▸ **Partes del ejercicio**
1. Cite literalmente el pasaje del fragmento sobre ciencia y antropología que se abre con las palabras que contienen "Deben ser , al" y se cierra con "problemas teóricos planteados.".
2. Responda con brevedad, según el fragmento sobre ciencia y antropología:
(a) ¿Qué debe hacerse con una teoría que fracasa?
(b) ¿Cuál es el asunto central sobre el que ha debido convergir la antropología?
(c) ¿Qué significa observar?
3. Prosiga el fragmento sobre ciencia y antropología a partir de su última oración.

▸ **Fragmento seleccionado**
Si confrontáramos estas conclusiones sobre la naturaleza de la ciencia, extraídas de nuestros análisis de los descubrimientos, invenciones y teorías del hombre primitivo, con el progreso de la física moderna desde Copérnico, Galileo o Newton, hallaríamos los mismos factores diferenciales que distinguen la forma científica de los otros modos de pensamiento y conducta humanos. La vigencia y aplicabilidad de estos factores se descubren por la observación o el experimento que establecen su repetición constante. La continua verificación empírica, así como el fundamento original de la teoría y la experiencia, participan evidentemente de la naturaleza misma de la ciencia. Una teoría que fracasa debe ser corregida descubriendo por qué ha fallado. Por consiguiente, es indispensable una fertilización recíproca incesante entre la experiencia y los principios. La ciencia comienza realmente cuando los principios generales han sido erigidos en testimonios de los hechos y cuando los problemas prácticos y las relaciones teóricas de los factores pertinentes son aplicados para manejar la realidad de las acciones humanas. La definición mínima de ciencia, por lo tanto, implica invariablemente la existencia de leyes generales, pero también la posterior y no menos importante verificación del discurso académico por la aplicación práctica.
Es en este punto donde los reclamos de la antropología deben ser satisfechos. Esta disciplina, por varias razones, ha debido convergir sobre el asunto central del más amplio tema de las investigaciones humanísticas, es decir, la cultura. Además, la antropología, especialmente en su moderno desarrollo, cuenta en su haber el hecho de que la mayoría de sus adeptos han practicado el trabajo de campo, o sea, el tipo empírico de investigación. La antropología debe ser quizá la primera de todas las ciencias sociales en establecer su laboratorio junto a su gabinete teórico. El etnólogo estudia las realidades de la cultura bajo la mayor variedad de condiciones, ambientales, raciales y psicológicas.

Deben ser , al mismo tiempo, diestros en el arte de la observación, en el trabajo etnológico de campo y expertos en la teoría de la cultura. En la investigación sobre el terreno y en el análisis cultural comparativo se aprende que ninguno de estos dos empeños tiene valor alguno a menos que se lleven a cabo conjuntamente. Observar significa seleccionar, clasificar, aislar sobre la base de la teoría. Construir una teoría significa resumir la aplicabilidad de la observación pasada y anticipar la confirmación o la refutación empírica de los problemas teóricos planteados.

▸ **Extracto de datos**
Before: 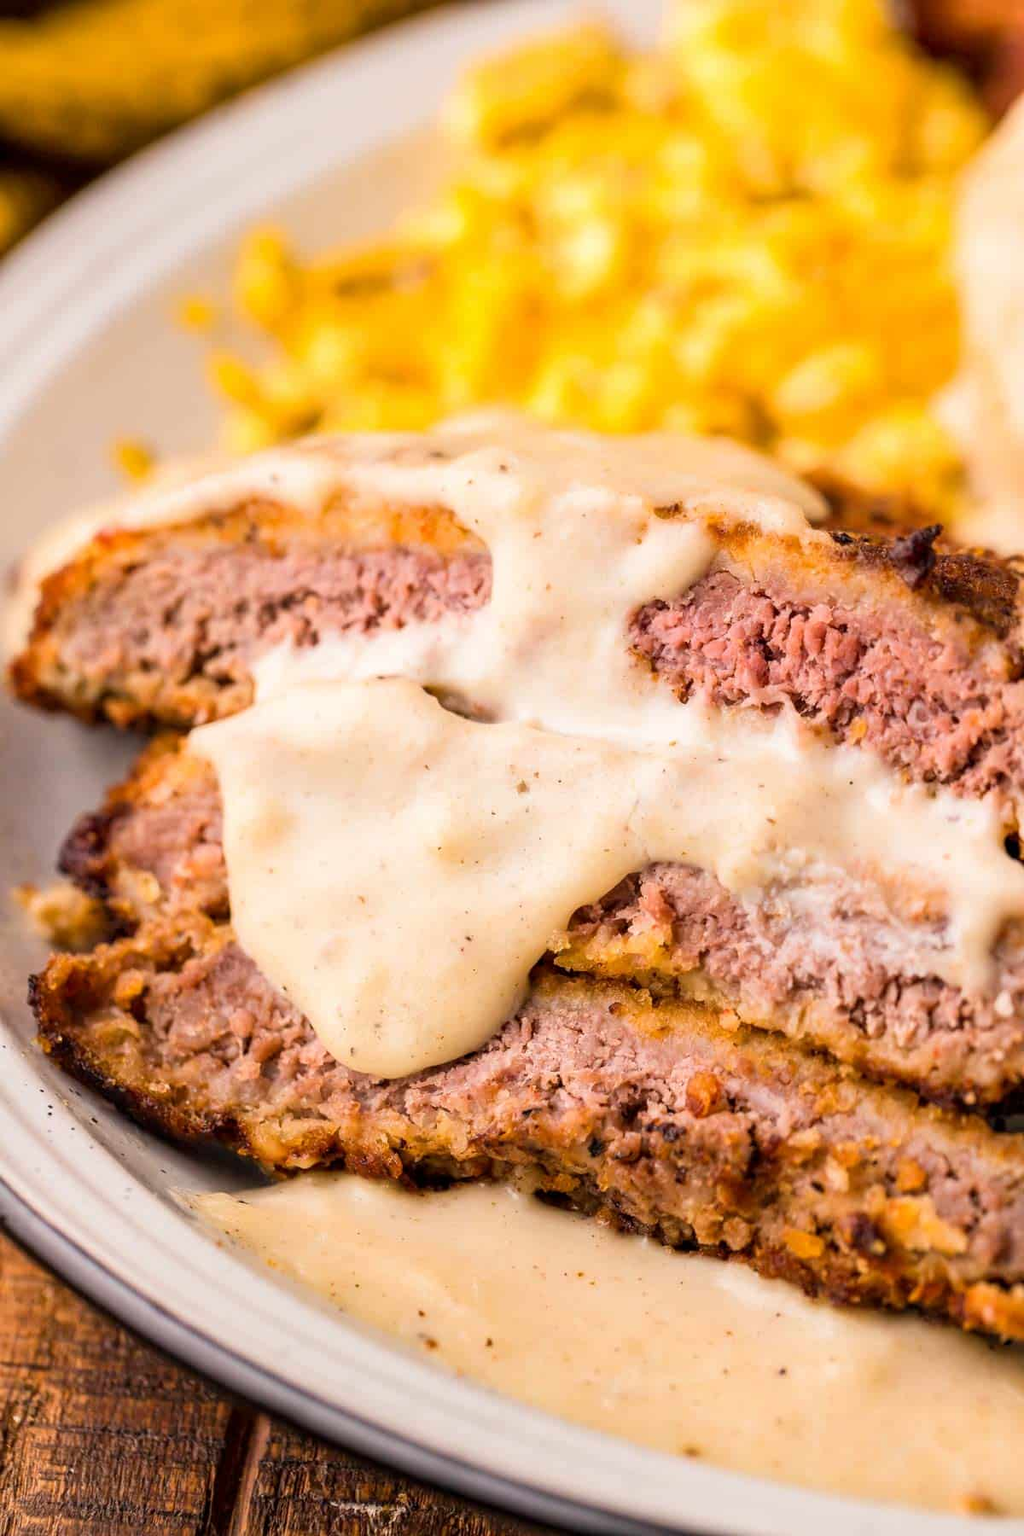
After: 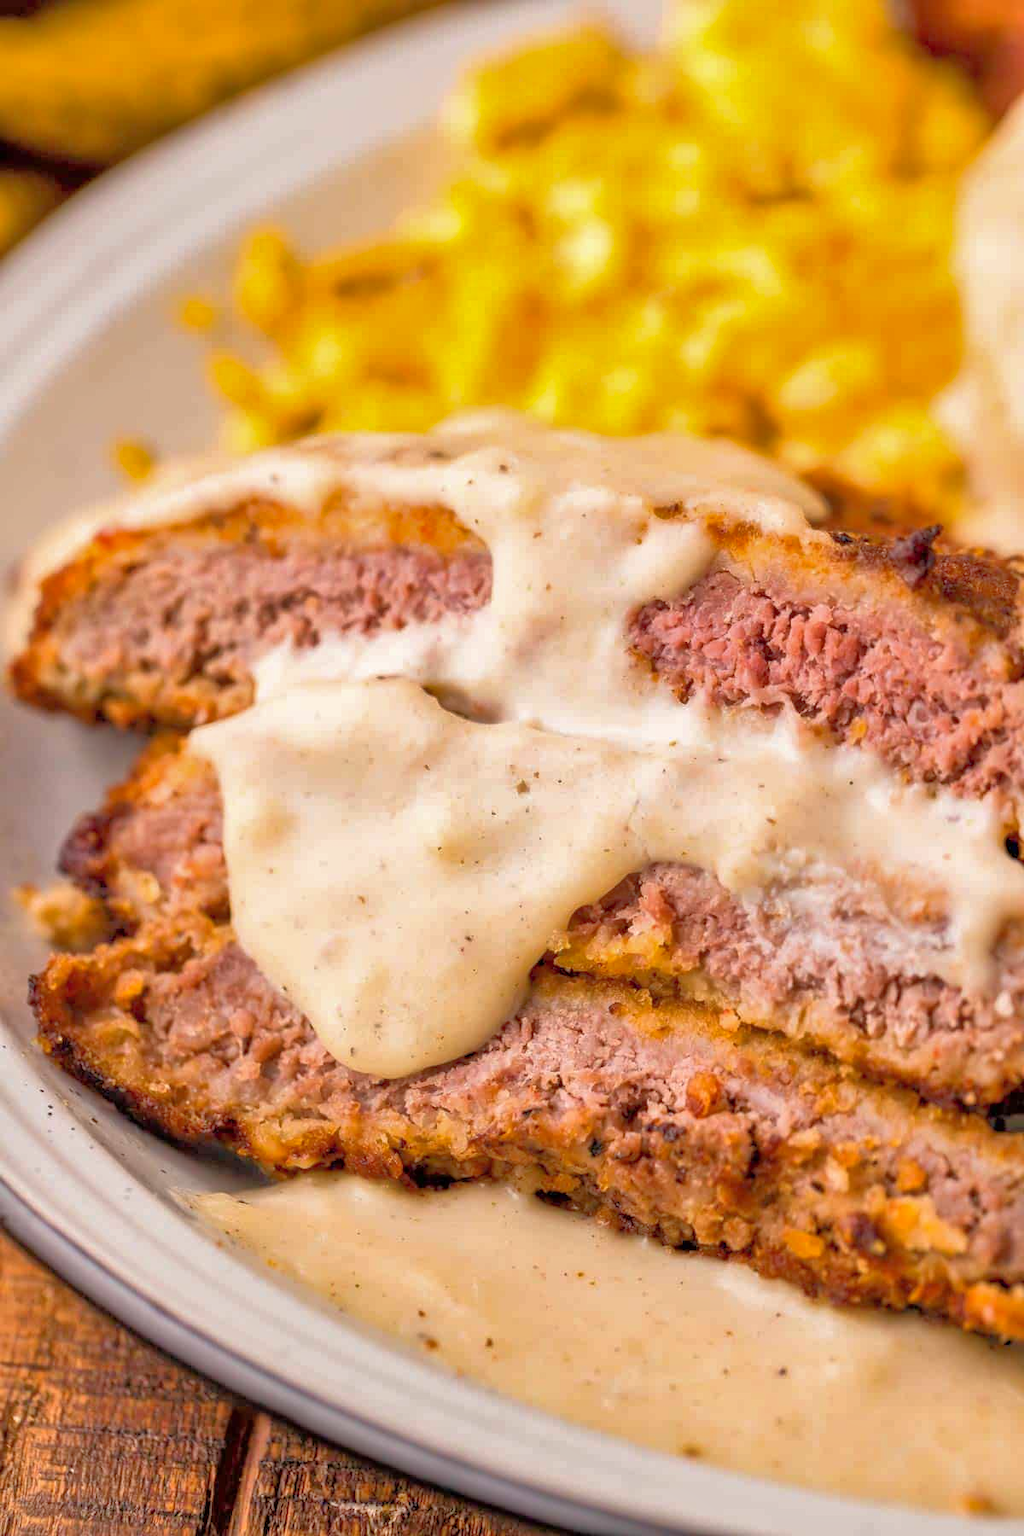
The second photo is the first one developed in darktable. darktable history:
shadows and highlights: on, module defaults
tone equalizer: -7 EV 0.161 EV, -6 EV 0.611 EV, -5 EV 1.13 EV, -4 EV 1.31 EV, -3 EV 1.18 EV, -2 EV 0.6 EV, -1 EV 0.162 EV
exposure: compensate highlight preservation false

▸ **Resultados obtenidos**
1.
Deben ser , al mismo tiempo, diestros en el arte de la observación, en el trabajo etnológico de campo y expertos en la teoría de la cultura. En la investigación sobre el terreno y en el análisis cultural comparativo se aprende que ninguno de estos dos empeños tiene valor alguno a menos que se lleven a cabo conjuntamente. Observar significa seleccionar, clasificar, aislar sobre la base de la teoría. Construir una teoría significa resumir la aplicabilidad de la observación pasada y anticipar la confirmación o la refutación empírica de los problemas teóricos planteados.

2.
(a) Debe ser corregida descubriendo por qué ha fallado.
(b) La cultura.
(c) Seleccionar, clasificar y aislar sobre la base de la teoría.

3.
Así, desde el punto de vista de los estudios históricos, el antropólogo ha actuado simultáneamente como su propio cronista y como manipulador de las fuentes que él mismo produce. Según el criterio de la sociología clásica, el etnólogo, gracias a su tarea mucho más simple, puede considerar las culturas como un todo y observarlas integralmente a través del contacto personal. De este modo, ha proporcionado muchas de las sugestiones hacia las tendencias realmente científicas en la sociología y hacia el análisis de los fenómenos culturales de nuestros días. En el campo del derecho, la economía, la política o la teoría de la religión, el antropólogo despliega la más amplia evidencia intuitiva para la comparación y la discriminación.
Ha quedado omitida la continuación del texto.